Metadata-Version: 2.4
Name: skeinrank
Version: 0.0.16
Summary: Dictionary-first extraction, alias canonicalization, and lightweight reranking utilities for technical documents.
License: Apache-2.0
License-File: LICENSE
Keywords: search,retrieval,reranking,rag,canonicalization,dictionary,aliases,documents
Author: NkvMax
Requires-Python: >=3.10,<4.0
Classifier: Development Status :: 3 - Alpha
Classifier: Intended Audience :: Developers
Classifier: License :: OSI Approved :: Apache Software License
Classifier: Programming Language :: Python :: 3
Classifier: Programming Language :: Python :: 3.10
Classifier: Programming Language :: Python :: 3.11
Classifier: Programming Language :: Python :: 3.12
Classifier: Programming Language :: Python :: 3.13
Classifier: Programming Language :: Python :: 3.14
Classifier: Programming Language :: Python :: 3 :: Only
Classifier: Topic :: Software Development :: Libraries :: Python Modules
Classifier: Topic :: Text Processing :: Linguistic
Provides-Extra: attribute-models
Provides-Extra: torch
Requires-Dist: gliner (>=0.2) ; extra == "attribute-models"
Requires-Dist: keybert (>=0.8,<1) ; extra == "attribute-models"
Requires-Dist: pydantic (>=2.6,<3)
Requires-Dist: sentence-transformers (>=2.6,<4) ; extra == "attribute-models"
Requires-Dist: torch (>=2.1) ; extra == "torch"
Requires-Dist: transformers (>=4.40,<5) ; extra == "torch"
Requires-Dist: typing-extensions (>=4.7) ; python_version < "3.11"
Project-URL: Homepage, https://github.com/SkeinRank
Project-URL: Issues, https://github.com/SkeinRank/skeinrank-core/issues
Project-URL: Repository, https://github.com/SkeinRank/skeinrank-core
Description-Content-Type: text/markdown

# skeinrank-core

`skeinrank-core` is the stable Python core for SkeinRank.

It provides two practical capabilities:

- profile-based reranking with passports and strict contracts
- rule-based attribute extraction and normalization for technical text

## Install

```bash
python -m pip install -e .
```

Optional extras are available, but they are not required for the current MVP.


## Public Python SDK API

Patch 41 adds a lightweight dictionary-first SDK API that can be used without running the governance API, Elasticsearch, Celery, or the UI. It accepts the same dictionary JSON shape exported by the User Console API and used by `skeinrank-migrate`.

```python
from skeinrank import load_dictionary, extract_terms, canonicalize_text

dictionary = load_dictionary("../../examples/migration/console_dictionary.example.json")

result = extract_terms(
    "This instruction helps deploy 500 k8s servers backed by Postgres.",
    dictionary=dictionary,
)

print(result.canonical_values)  # ["kubernetes", "postgresql"]
print(result.matches[0].highlighted_fragment)

canonicalized = canonicalize_text(
    "k8s rollout uses pg database",
    dictionary=dictionary,
)
print(canonicalized.text)  # "kubernetes rollout uses postgresql database"
```

The stable SDK exports:

- `Dictionary`, `DictionaryTerm`, `DictionaryAlias`, `DictionaryStopListEntry`
- `load_dictionary(...)`
- `validate_dictionary(...)`
- `extract_terms(...)`
- `canonicalize_text(...)`
- `ExtractionResult`, `TermMatch`, `CanonicalizedText`

The SDK matcher is deterministic and local.

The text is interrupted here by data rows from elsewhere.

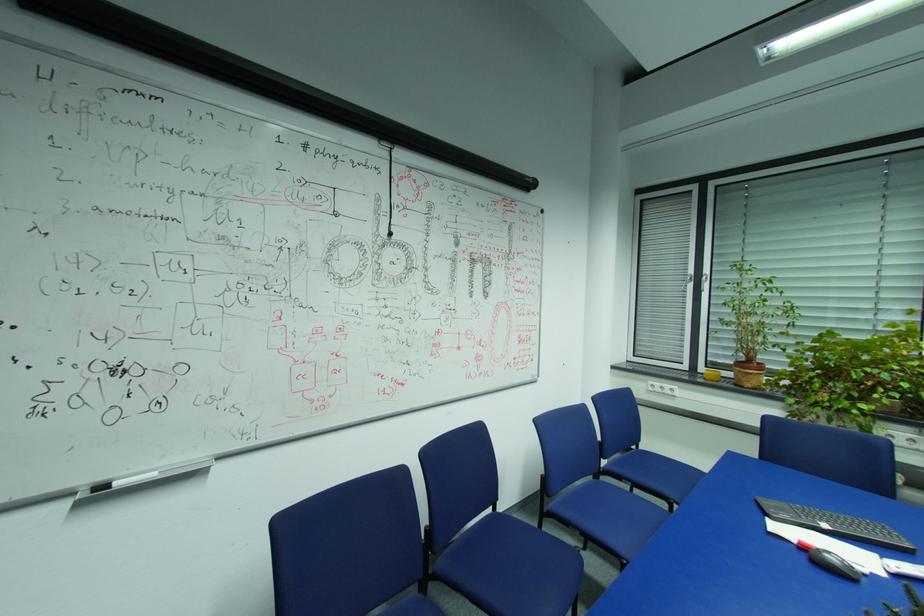
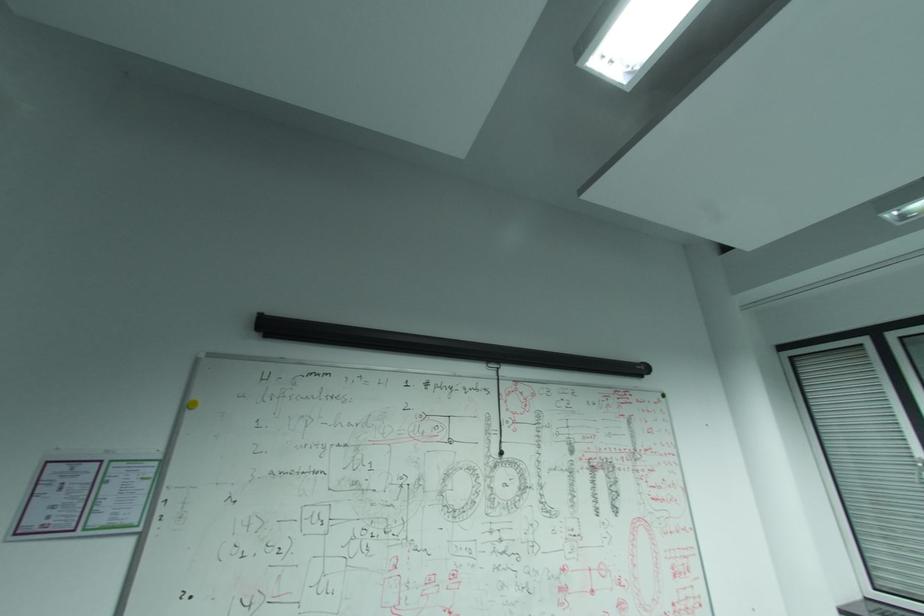
First-person continuous shooting, in which direction is the camera rotating?

The camera rotated toward left-up.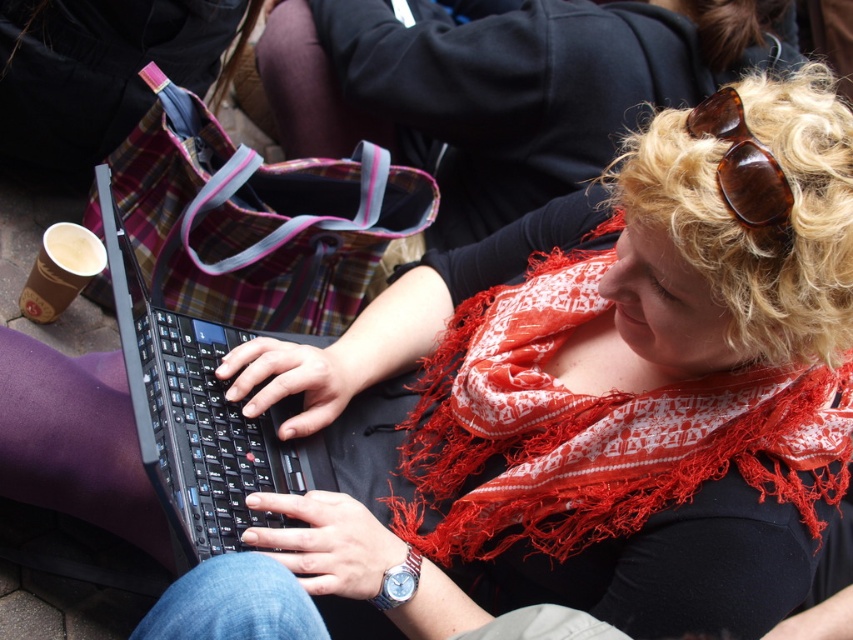
Which is below, red fringed scarf at center or tortoiseshell sunglasses at upper right?

red fringed scarf at center is below.

Is red fringed scarf at center further to the viewer compared to tortoiseshell sunglasses at upper right?

Yes, it is behind tortoiseshell sunglasses at upper right.

Locate an element on the screen. The height and width of the screenshot is (640, 853). red fringed scarf at center is located at coordinates (595, 429).

Which of these two, red fringed scarf at center or black plastic laptop at center, stands shorter?

With less height is red fringed scarf at center.

Which is behind, point (564, 556) or point (299, 460)?

Point (299, 460)

Identify the location of red fringed scarf at center. This screenshot has height=640, width=853. (595, 429).

Is point (120, 296) behind point (728, 177)?

Yes.

Where is `black plastic laptop at center`? This screenshot has width=853, height=640. black plastic laptop at center is located at coordinates (193, 410).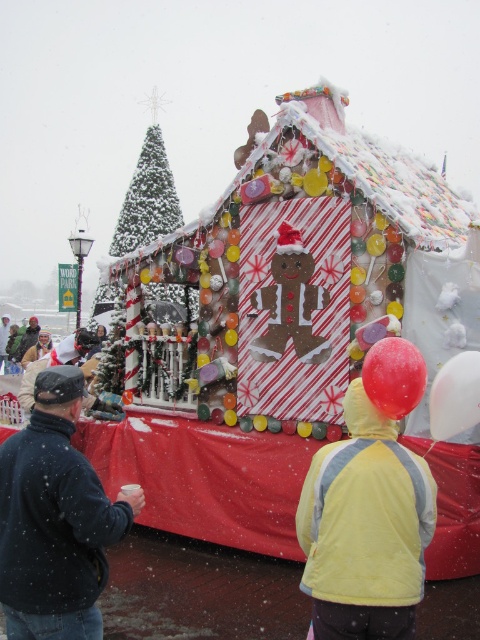
You are standing at the center of the gingerbread house float and want to reach the black fleece jacket at lower left. Which direction should you move to get there?

The black fleece jacket at lower left is located at point (55, 518), so you should move towards the lower left direction to reach it.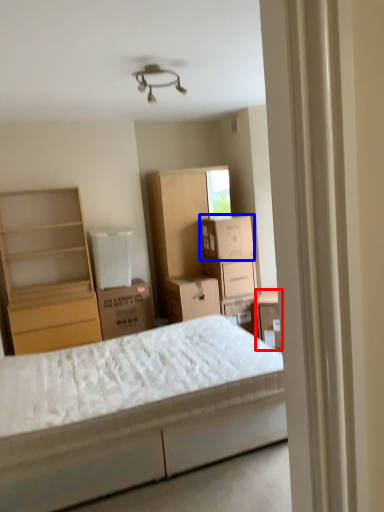
Question: Which point is further to the camera, storage box (highlighted by a red box) or cardboard box (highlighted by a blue box)?

Choices:
 (A) storage box
 (B) cardboard box

Answer: (B)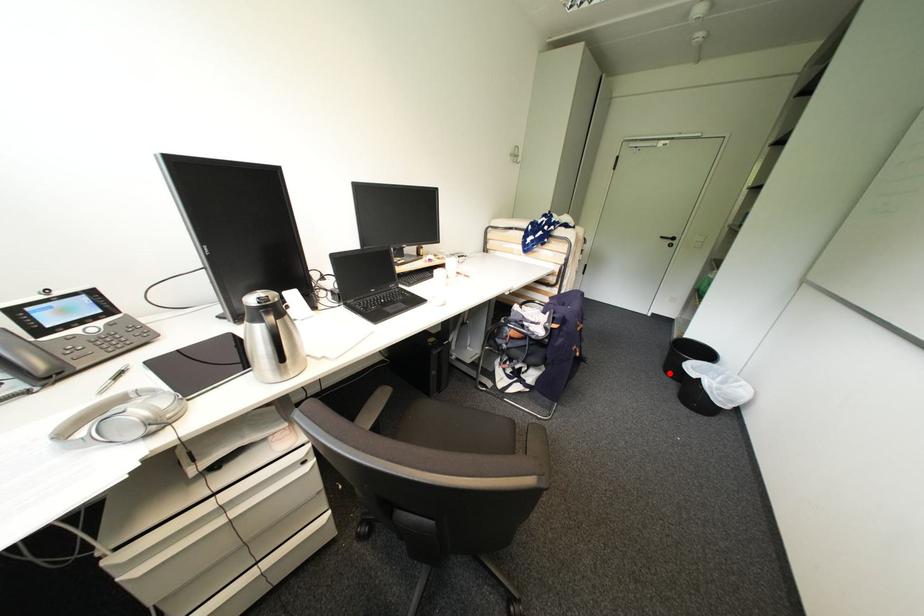
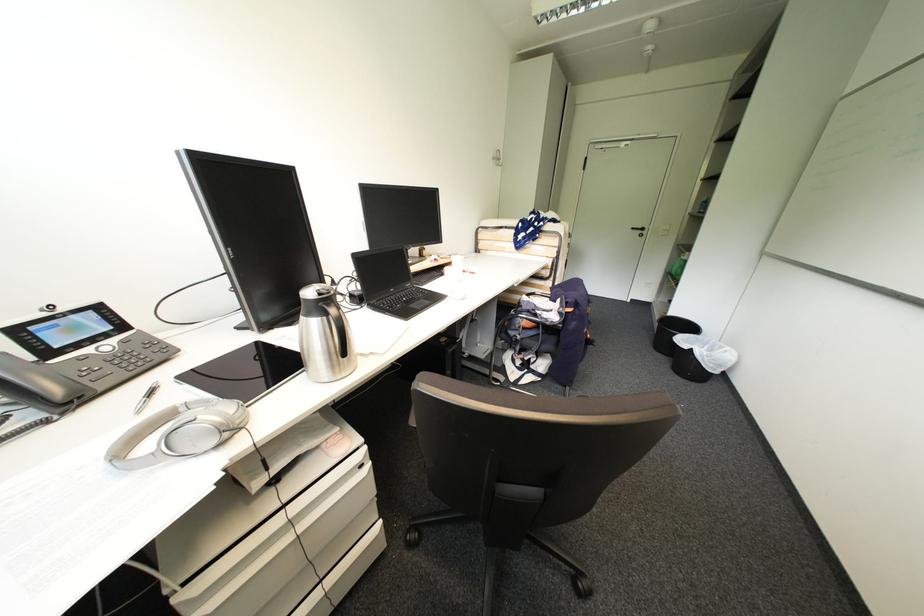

It honors active/deprecated term and alias statuses, profile/global stop lists, returns offsets, and includes evidence snippets with `<mark>...</mark>` highlights.

## Document text extraction utilities

Patch 42 adds lightweight local helpers for extracting text from common document files before running the public SDK matcher. These helpers do not require the governance API, Elasticsearch, Celery, or a database.

```python
from skeinrank import load_dictionary, load_document_text, extract_terms_from_document

dictionary = load_dictionary("../../examples/migration/console_dictionary.example.json")
text = load_document_text("incident-runbook.md")

result = extract_terms_from_document(
    "incident-runbook.md",
    dictionary=dictionary,
)

print(result.document.file_name)
print(result.extraction.canonical_values)
```

Supported formats without extra dependencies:

- text-like files: `.txt`, `.md`, `.rst`, `.log`, `.csv`, `.tsv`, `.json`, `.jsonl`, `.yaml`, `.yml`
- `.html` / `.htm` with scripts/styles ignored
- `.docx` via a small stdlib ZIP/XML reader

PDF extraction is supported when the caller installs `pypdf` in the environment. The core package does not require it by default so the SDK stays lightweight.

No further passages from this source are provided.